# casket plans



## shake man (Mar 16, 2011)

hello everyone, I'm the shake man, and I'm a newbie! i have been on other forums before but not this one, perhaps someone can help me , i am trying to find plans for a casket, I have to build two of them, and they look pretty simple . does anyone know where i can get some free plans? most all the sites i have seen want from $35 to $135 for the plans, which seems to me quite 
pricey for a simple box

thanks in advance
shake man


----------



## mpbc48 (Sep 17, 2010)

Not exactly free plans, but this video might help.
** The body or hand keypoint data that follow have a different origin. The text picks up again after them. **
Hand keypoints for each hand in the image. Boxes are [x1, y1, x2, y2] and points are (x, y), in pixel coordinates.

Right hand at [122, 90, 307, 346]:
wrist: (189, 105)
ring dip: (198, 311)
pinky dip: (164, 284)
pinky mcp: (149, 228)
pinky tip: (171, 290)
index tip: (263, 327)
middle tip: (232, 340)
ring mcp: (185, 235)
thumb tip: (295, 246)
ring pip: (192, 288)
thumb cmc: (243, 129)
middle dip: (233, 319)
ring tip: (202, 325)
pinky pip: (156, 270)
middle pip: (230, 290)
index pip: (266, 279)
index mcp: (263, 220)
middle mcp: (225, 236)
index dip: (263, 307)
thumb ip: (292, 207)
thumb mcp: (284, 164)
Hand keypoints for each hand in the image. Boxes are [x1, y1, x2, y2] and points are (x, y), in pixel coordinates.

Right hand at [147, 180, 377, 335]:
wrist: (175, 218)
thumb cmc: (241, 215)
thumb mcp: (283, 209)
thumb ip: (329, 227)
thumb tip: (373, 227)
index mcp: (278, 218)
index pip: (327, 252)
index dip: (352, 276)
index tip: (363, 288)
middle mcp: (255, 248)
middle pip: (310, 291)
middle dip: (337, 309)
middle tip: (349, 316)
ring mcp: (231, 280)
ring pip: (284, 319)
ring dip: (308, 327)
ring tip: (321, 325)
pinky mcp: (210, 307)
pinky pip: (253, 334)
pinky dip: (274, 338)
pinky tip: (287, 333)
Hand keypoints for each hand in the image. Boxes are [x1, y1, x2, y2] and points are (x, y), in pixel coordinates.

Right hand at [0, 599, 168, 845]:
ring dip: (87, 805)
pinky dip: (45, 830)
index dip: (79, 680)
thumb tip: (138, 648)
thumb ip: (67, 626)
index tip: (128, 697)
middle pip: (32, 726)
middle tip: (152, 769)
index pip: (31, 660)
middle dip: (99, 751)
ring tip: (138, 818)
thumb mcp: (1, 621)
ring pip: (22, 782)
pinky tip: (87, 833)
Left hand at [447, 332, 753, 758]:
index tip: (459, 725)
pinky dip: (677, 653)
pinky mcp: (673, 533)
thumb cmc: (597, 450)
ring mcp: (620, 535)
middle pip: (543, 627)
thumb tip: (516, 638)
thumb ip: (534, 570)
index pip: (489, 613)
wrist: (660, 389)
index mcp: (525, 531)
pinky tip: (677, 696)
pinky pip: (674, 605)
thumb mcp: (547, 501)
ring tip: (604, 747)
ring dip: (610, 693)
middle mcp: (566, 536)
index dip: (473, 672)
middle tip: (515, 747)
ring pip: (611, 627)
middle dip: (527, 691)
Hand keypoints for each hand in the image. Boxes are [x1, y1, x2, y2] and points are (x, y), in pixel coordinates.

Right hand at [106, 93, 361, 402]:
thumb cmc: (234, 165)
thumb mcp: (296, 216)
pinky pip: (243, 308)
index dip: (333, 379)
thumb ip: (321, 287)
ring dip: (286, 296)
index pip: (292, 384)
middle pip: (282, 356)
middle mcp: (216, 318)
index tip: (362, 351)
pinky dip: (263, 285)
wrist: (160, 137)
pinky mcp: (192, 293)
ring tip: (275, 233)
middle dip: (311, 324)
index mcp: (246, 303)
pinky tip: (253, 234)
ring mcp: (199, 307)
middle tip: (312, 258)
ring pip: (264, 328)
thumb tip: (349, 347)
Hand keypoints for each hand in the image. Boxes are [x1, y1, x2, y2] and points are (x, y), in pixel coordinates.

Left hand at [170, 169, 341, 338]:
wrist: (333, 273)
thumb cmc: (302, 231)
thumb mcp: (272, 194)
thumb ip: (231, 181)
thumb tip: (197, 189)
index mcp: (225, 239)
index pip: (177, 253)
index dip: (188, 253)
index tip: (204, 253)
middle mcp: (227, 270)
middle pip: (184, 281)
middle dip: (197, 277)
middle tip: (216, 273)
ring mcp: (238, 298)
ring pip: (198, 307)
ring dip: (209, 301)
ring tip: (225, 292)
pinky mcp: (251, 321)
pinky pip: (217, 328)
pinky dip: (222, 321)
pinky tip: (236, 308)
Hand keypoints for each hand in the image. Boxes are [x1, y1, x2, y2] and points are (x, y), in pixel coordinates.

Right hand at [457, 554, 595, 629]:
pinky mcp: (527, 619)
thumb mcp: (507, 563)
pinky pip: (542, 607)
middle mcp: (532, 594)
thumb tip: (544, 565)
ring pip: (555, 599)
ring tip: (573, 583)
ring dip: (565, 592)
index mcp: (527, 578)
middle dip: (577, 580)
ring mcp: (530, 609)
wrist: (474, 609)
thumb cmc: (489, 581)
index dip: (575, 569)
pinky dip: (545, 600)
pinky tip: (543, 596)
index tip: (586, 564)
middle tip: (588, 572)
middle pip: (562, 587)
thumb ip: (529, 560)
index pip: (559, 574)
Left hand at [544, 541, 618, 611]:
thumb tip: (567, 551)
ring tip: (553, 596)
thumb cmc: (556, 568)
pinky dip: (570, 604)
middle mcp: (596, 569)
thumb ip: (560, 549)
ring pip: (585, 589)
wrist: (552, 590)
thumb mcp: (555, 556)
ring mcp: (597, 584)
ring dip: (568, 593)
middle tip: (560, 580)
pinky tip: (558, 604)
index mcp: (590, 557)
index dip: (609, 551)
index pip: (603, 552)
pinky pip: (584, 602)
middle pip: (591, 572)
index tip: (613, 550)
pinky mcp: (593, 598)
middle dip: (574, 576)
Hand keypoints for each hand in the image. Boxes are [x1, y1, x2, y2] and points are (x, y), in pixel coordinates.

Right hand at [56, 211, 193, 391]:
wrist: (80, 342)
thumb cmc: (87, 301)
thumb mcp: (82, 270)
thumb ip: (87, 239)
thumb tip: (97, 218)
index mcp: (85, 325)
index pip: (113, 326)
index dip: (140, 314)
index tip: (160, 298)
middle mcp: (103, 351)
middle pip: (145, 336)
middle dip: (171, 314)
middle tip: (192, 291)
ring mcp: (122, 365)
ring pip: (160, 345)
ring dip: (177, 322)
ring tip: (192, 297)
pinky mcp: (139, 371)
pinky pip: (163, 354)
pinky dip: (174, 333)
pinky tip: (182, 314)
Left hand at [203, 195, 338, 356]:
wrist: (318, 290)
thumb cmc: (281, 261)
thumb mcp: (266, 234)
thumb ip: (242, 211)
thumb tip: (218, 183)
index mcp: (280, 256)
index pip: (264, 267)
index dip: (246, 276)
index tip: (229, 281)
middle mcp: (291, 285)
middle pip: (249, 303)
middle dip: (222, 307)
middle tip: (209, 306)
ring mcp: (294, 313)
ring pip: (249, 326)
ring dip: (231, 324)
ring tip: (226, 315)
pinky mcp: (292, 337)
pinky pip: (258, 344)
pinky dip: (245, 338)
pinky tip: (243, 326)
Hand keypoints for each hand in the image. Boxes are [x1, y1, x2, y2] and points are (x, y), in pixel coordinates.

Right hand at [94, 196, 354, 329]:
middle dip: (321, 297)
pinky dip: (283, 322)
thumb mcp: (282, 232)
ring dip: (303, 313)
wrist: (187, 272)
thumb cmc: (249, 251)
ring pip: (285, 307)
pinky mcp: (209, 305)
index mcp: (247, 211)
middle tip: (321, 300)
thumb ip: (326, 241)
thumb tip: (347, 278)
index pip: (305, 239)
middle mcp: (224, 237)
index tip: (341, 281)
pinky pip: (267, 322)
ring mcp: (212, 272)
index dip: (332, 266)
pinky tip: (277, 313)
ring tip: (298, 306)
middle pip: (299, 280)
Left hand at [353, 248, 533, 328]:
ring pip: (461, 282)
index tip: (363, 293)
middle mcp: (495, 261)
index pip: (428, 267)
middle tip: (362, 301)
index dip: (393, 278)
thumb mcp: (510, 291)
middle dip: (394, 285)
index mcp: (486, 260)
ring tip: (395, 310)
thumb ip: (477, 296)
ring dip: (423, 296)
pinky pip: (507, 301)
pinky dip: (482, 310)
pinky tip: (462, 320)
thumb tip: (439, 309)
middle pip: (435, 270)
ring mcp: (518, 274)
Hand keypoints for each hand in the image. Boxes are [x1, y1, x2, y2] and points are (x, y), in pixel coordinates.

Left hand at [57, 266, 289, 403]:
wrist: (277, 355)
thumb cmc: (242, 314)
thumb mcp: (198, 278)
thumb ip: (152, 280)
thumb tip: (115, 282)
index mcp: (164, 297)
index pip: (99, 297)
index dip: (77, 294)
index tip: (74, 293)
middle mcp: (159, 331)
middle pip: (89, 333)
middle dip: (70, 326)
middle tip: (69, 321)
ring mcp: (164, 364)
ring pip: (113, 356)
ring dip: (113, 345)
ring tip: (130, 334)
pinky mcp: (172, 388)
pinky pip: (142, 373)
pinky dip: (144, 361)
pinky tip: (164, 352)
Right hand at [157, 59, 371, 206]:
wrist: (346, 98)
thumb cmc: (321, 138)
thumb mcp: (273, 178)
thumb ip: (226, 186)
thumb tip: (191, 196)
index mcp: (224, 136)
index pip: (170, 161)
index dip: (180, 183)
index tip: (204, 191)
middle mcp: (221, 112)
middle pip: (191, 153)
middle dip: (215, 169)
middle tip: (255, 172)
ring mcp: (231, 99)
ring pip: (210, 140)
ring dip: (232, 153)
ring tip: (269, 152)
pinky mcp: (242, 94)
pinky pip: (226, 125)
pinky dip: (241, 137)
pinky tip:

YouTube - ht make a pine box coffin

Mike


----------



## Phil P (Jul 25, 2010)

You could always try copying some of these. Isn't just the Ghanahans doing it these days!


----------



## jw2170 (Jan 24, 2008)

shake man said:


> hello everyone, I'm the shake man, and I'm a newbie! i have been on other forums before but not this one, perhaps someone can help me , i am trying to find plans for a casket, I have to build two of them, and they look pretty simple . does anyone know where i can get some free plans? most all the sites i have seen want from $35 to $135 for the plans, which seems to me quite
> pricey for a simple box
> 
> thanks in advance
> shake man


G’day 

Welcome to the router forum. 

Thank you for joining us


----------



## The Warthog (Nov 29, 2010)

I've thought of making my own coffin. I may do it in a few years, if someone hasn't already put me in one. I'm going to be cremated, so it won't have to be fancy.


----------



## bobj3 (Jan 17, 2006)

HI

" I'm going to be cremated " me too, 5 gal's. of gas and a match in the backyard should get the job done. 

======


----------